Poderia continuar até à exaustão a justificar-me, mas o que é certo é que, como diriam na gíria financeira, "Money talks, bullshit walks". E, moeda a moeda, nota a nota, coração a coração, esperança a esperança, o Ocidente vai perdendo influência. Vai desfazendo a sua capacidade negocial e destruindo toda e qualquer vantagem que possa conservar face ao impiedoso punho do vermelho autoritarismo chinês. Perde-se na fraqueza dos seus líderes e, com eles, perde aliados e reforça as pretensões chinesas, focando-se simples e exclusivamente nas mais-valias económicas e financeiras que julga poder vir a obter.
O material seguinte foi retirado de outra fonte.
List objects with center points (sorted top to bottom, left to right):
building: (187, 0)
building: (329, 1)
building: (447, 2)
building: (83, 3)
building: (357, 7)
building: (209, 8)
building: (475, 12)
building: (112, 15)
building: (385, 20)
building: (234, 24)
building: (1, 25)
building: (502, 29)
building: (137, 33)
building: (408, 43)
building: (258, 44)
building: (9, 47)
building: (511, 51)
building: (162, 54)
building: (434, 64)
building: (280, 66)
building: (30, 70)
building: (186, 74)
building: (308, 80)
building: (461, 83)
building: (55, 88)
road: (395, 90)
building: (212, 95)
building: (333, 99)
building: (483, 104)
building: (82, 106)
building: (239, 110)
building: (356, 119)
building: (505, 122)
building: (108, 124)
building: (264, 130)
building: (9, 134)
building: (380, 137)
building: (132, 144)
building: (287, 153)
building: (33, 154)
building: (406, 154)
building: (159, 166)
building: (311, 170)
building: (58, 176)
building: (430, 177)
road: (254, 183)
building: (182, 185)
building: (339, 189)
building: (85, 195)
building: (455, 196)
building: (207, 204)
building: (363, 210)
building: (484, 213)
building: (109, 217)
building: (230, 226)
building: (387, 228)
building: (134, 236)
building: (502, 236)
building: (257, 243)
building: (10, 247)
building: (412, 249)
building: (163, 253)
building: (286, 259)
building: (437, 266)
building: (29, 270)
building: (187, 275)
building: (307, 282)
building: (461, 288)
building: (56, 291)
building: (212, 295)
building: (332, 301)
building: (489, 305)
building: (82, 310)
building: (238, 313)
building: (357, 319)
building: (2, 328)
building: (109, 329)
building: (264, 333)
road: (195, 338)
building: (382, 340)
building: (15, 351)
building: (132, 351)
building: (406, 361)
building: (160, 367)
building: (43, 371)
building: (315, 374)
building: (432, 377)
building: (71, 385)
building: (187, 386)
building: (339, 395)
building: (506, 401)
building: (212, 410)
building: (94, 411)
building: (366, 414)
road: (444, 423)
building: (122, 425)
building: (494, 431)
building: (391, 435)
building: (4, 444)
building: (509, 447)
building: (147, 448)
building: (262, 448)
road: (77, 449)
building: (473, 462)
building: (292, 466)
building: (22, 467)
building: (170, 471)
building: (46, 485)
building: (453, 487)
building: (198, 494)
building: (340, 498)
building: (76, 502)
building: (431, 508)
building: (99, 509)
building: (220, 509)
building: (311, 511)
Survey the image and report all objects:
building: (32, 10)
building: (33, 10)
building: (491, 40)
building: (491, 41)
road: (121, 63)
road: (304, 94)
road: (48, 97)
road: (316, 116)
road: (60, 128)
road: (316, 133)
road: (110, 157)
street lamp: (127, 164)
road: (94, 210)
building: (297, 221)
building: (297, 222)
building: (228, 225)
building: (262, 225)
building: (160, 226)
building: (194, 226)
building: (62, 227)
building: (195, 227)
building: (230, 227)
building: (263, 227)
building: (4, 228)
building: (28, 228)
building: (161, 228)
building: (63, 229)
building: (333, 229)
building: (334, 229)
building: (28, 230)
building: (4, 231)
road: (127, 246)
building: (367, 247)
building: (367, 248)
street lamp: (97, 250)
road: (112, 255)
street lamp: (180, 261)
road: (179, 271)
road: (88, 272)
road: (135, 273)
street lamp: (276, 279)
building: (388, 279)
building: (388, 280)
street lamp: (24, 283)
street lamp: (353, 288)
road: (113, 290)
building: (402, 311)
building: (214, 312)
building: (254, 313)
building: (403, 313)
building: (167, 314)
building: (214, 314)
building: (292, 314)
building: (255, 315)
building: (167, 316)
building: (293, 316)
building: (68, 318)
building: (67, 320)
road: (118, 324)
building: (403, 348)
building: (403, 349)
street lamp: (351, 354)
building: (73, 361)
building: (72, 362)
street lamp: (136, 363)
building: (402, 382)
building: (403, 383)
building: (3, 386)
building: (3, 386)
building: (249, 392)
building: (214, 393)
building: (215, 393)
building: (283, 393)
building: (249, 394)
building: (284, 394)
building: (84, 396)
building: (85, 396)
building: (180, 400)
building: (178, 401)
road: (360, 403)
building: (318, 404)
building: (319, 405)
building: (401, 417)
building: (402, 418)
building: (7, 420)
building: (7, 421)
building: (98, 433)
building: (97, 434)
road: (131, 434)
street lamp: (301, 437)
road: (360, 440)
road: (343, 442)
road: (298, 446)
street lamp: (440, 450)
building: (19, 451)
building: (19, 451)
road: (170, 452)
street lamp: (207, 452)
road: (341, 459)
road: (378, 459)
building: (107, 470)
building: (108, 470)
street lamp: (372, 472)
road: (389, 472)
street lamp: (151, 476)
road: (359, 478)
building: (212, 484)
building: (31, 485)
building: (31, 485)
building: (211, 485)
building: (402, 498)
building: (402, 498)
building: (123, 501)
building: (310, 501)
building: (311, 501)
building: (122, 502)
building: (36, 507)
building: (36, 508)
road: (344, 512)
Lamentavelmente, engana-se, e fá-lo indelével e incorrigivelmente. Não haverá outra oportunidade como esta. Jamais estaremos tão perto de poder estrangular o crescentemente taurino pescoço do Império do Meio. Jamais estaremos tão fortes para exigir uma revolução social neste tão assimétrico país. Nunca mais conseguiremos negociar com tanto ascendente com este regime tirano e criminoso. Jamais seremos perdoados pelos chineses que nos odeiam desde as Guerras do Ópio, desde a humilhação a que a Entente Ocidental os sujeitou. E nós, nós também não nos podemos iludir. Temos de mudar, de olhar para o Oriente com suspeitas e atenção. Devemos apoiar os nossos aliados sul coreanos e nipónicos. E, acima de tudo, jamais poderemos perdoar quem nos traiu. E hoje, excelências, hoje, políticos, hoje, responsáveis, hoje vocês traíram-nos. Apenas se lembrem que, não fosse a nossa democracia, a nossa liberdade e a nossa justiça, que tanto relegam para segundo plano, atrás do vosso petróleo, das vossas fábricas, da vossa mão-de-obra quase escrava, não fossem os direitos humanos que consideram acessórios, não fosse a nossa moderação e compreensão, e há muito já teriam sido servidos aos cães.